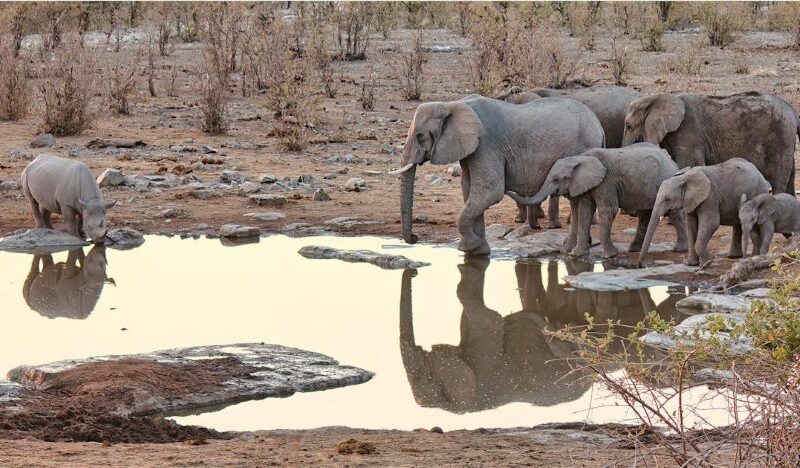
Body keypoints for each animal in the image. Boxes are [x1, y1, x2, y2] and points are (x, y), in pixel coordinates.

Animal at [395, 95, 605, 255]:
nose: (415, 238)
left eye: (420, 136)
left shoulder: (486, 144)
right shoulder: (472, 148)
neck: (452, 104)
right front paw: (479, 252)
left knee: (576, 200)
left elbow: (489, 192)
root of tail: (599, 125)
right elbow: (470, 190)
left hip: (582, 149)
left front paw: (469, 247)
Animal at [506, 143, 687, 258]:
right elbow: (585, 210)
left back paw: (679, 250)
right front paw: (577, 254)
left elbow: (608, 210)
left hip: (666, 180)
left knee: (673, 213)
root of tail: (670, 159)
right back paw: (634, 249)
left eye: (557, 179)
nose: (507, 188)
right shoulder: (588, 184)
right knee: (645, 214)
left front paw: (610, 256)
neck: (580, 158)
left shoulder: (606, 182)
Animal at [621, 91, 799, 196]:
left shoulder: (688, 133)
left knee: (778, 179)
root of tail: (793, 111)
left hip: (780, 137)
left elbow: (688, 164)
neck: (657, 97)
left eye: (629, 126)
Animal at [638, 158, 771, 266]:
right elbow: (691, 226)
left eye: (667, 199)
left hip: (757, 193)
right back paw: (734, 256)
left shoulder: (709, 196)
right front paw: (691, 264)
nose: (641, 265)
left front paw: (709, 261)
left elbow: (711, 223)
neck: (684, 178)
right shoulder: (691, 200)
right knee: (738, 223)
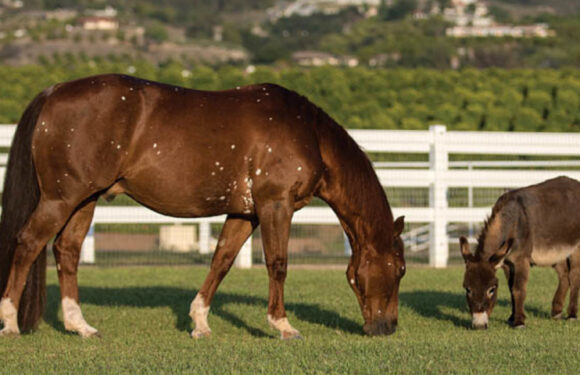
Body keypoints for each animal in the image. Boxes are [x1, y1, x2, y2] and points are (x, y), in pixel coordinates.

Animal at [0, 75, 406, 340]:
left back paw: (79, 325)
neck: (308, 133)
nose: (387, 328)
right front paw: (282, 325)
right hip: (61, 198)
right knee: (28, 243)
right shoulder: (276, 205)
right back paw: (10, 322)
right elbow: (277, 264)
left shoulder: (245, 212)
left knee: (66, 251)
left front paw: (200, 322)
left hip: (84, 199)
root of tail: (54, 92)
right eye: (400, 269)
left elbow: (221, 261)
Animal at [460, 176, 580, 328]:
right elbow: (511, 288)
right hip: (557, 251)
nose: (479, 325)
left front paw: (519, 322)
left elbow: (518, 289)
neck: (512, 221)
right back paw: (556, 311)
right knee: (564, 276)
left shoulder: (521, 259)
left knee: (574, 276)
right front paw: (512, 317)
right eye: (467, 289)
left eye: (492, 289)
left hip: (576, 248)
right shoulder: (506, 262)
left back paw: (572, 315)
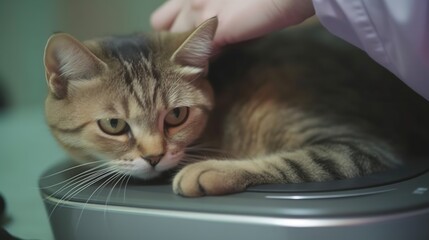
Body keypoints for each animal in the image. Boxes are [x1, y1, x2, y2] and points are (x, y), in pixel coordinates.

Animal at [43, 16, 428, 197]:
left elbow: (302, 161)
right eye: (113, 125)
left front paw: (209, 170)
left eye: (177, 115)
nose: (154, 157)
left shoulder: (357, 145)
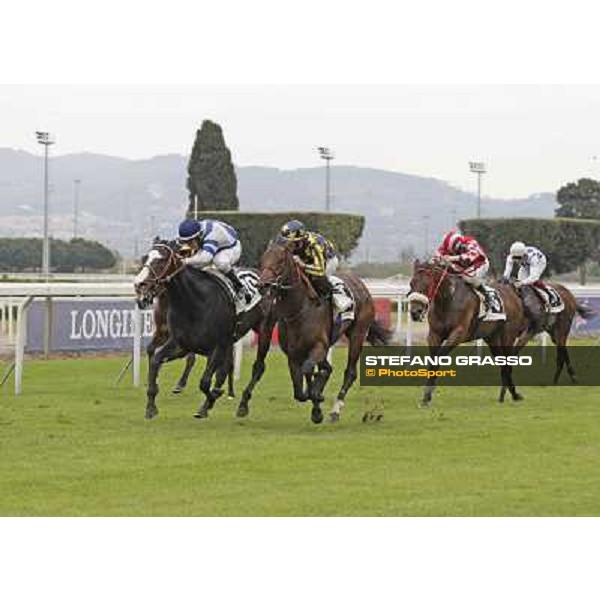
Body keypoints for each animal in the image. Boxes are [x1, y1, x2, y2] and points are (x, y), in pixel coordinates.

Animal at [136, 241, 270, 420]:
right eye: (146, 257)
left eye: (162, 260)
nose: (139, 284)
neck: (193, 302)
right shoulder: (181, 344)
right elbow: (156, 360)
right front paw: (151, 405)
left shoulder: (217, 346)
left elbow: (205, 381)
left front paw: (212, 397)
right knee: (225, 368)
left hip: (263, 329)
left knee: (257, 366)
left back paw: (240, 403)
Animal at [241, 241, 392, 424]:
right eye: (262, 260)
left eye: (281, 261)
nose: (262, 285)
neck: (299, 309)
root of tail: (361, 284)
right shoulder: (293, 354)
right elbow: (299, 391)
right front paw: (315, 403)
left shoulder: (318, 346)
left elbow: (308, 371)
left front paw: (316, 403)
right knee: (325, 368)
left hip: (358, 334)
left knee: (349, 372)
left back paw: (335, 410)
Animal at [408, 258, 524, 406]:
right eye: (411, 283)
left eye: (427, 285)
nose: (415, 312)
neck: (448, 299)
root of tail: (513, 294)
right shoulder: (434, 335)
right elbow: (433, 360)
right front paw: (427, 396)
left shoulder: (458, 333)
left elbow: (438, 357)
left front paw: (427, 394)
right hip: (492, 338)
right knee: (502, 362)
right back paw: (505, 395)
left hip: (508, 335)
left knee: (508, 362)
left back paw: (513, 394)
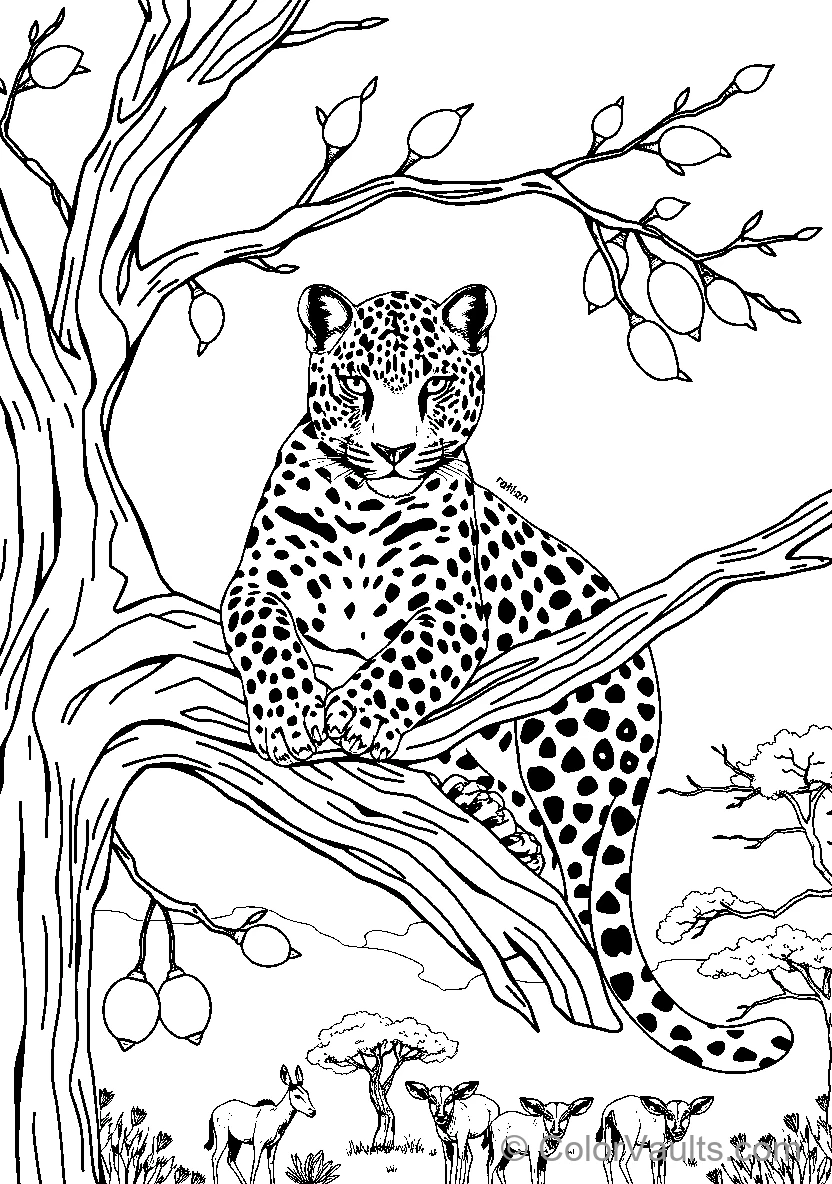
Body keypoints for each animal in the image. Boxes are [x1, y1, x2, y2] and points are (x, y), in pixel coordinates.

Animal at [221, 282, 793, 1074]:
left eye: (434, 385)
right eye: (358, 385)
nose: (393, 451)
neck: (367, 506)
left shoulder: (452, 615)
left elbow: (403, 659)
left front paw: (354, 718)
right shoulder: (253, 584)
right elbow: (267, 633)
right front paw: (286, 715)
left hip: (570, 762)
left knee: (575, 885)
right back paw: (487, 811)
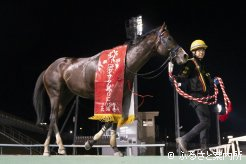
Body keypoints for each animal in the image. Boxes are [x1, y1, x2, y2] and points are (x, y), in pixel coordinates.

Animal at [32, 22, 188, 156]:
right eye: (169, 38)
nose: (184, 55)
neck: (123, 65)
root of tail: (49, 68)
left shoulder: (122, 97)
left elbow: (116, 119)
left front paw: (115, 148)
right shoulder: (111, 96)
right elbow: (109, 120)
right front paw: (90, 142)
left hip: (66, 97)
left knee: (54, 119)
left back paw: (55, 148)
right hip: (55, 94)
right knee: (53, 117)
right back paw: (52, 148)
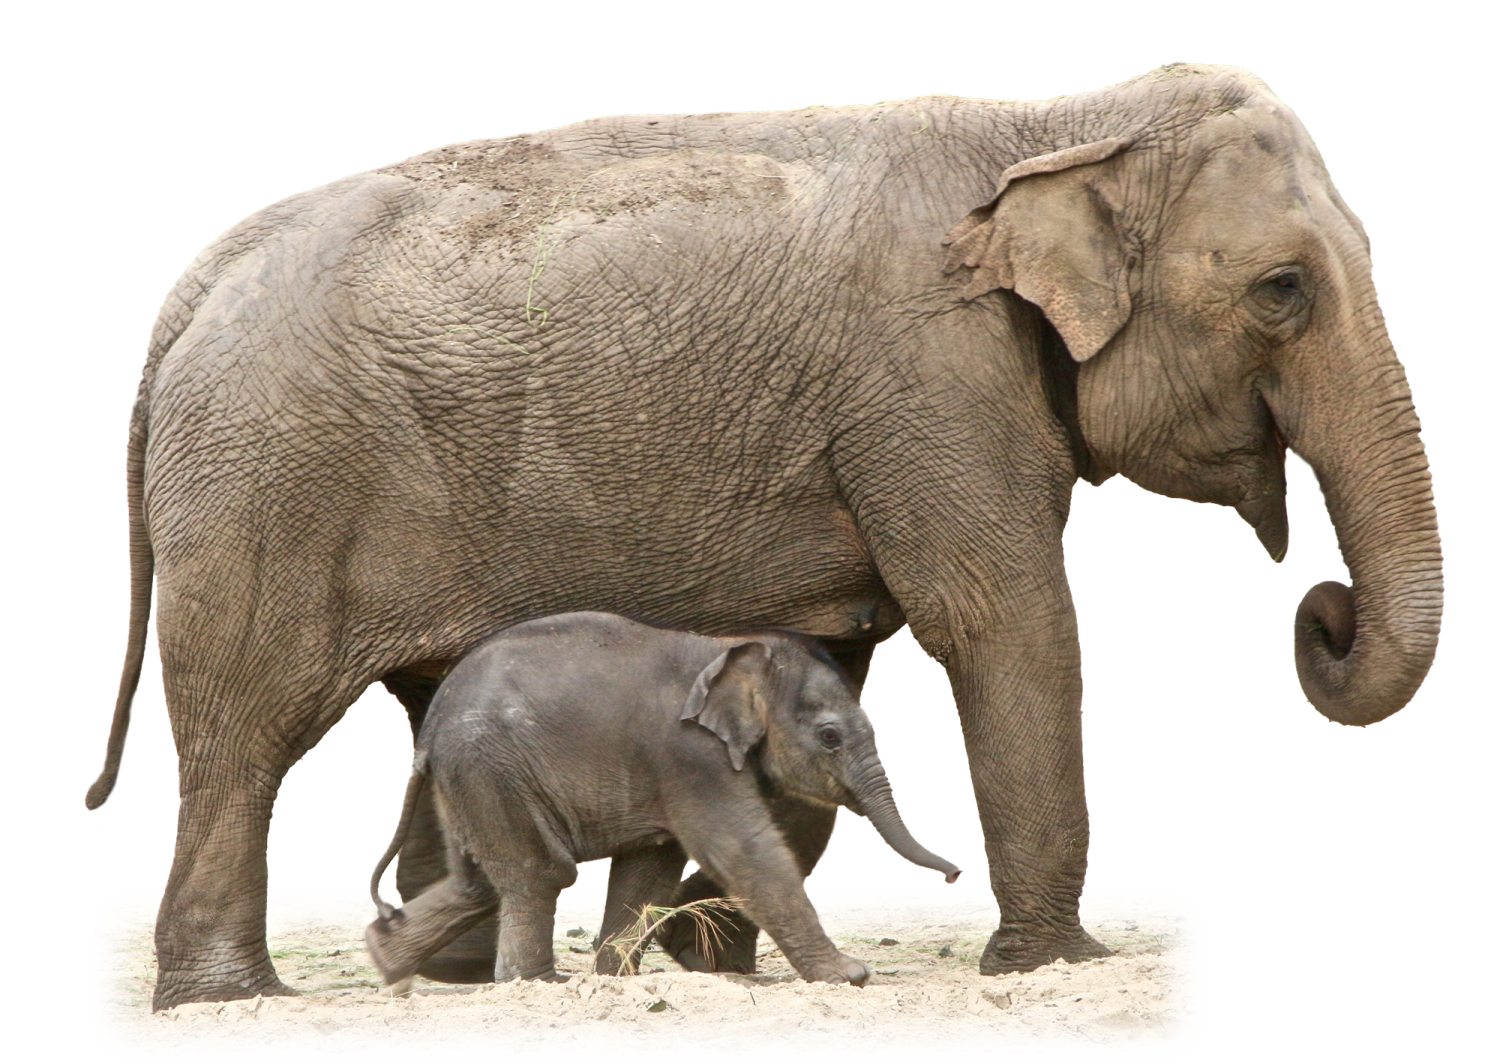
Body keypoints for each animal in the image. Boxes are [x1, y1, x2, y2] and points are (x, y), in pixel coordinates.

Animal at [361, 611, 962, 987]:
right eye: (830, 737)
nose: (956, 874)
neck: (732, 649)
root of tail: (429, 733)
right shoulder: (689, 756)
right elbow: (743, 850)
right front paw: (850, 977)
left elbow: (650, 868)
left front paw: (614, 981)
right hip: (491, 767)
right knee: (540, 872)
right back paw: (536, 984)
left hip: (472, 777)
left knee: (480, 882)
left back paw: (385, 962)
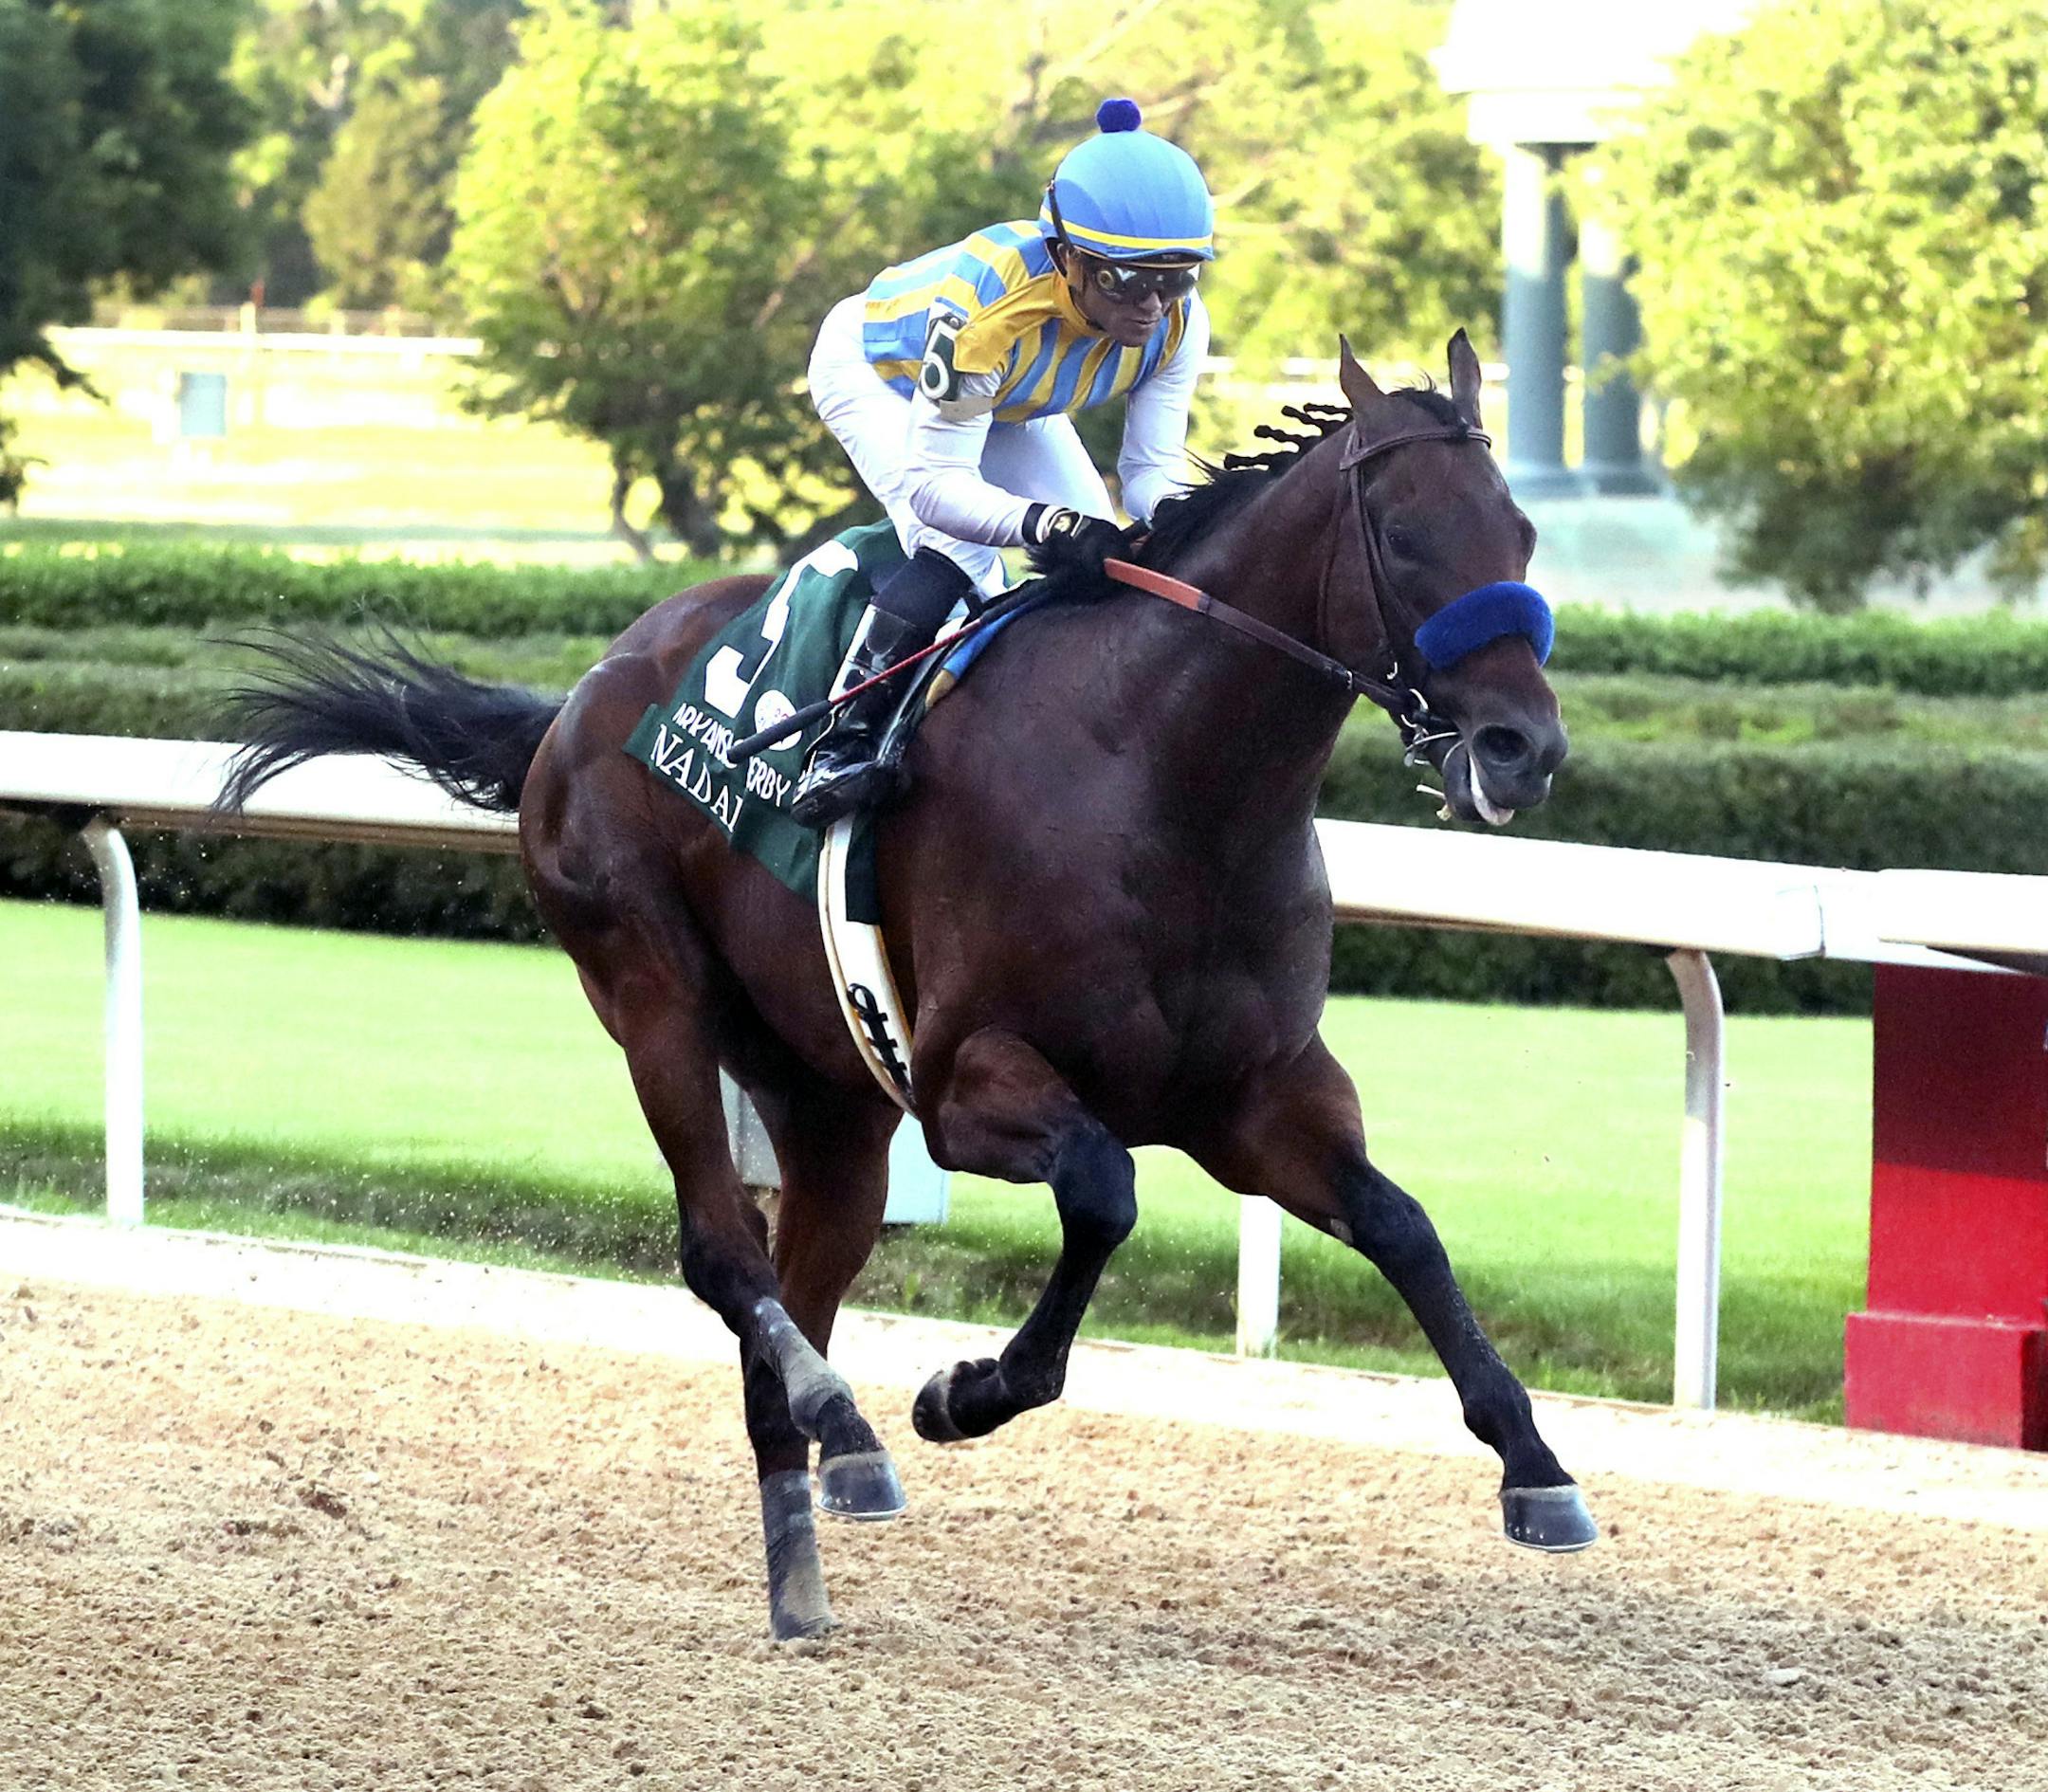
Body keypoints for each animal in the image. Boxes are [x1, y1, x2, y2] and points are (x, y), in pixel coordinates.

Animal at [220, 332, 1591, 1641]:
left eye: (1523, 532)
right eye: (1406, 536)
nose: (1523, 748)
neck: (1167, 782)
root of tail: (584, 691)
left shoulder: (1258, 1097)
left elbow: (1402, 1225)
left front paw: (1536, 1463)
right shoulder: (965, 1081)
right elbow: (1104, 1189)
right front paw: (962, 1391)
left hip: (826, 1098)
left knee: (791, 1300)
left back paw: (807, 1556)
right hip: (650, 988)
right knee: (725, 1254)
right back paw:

________________

## Work to be completed
Using the records above, restate word for word the lines from the one with "right knee: (564, 276)" through the one with "left back paw: (572, 315)", both included.

## Result below
right knee: (564, 276)
left shoulder: (521, 259)
left knee: (574, 276)
right front paw: (512, 317)
right eye: (467, 289)
left eye: (492, 289)
left hip: (576, 248)
right shoulder: (506, 262)
left back paw: (572, 315)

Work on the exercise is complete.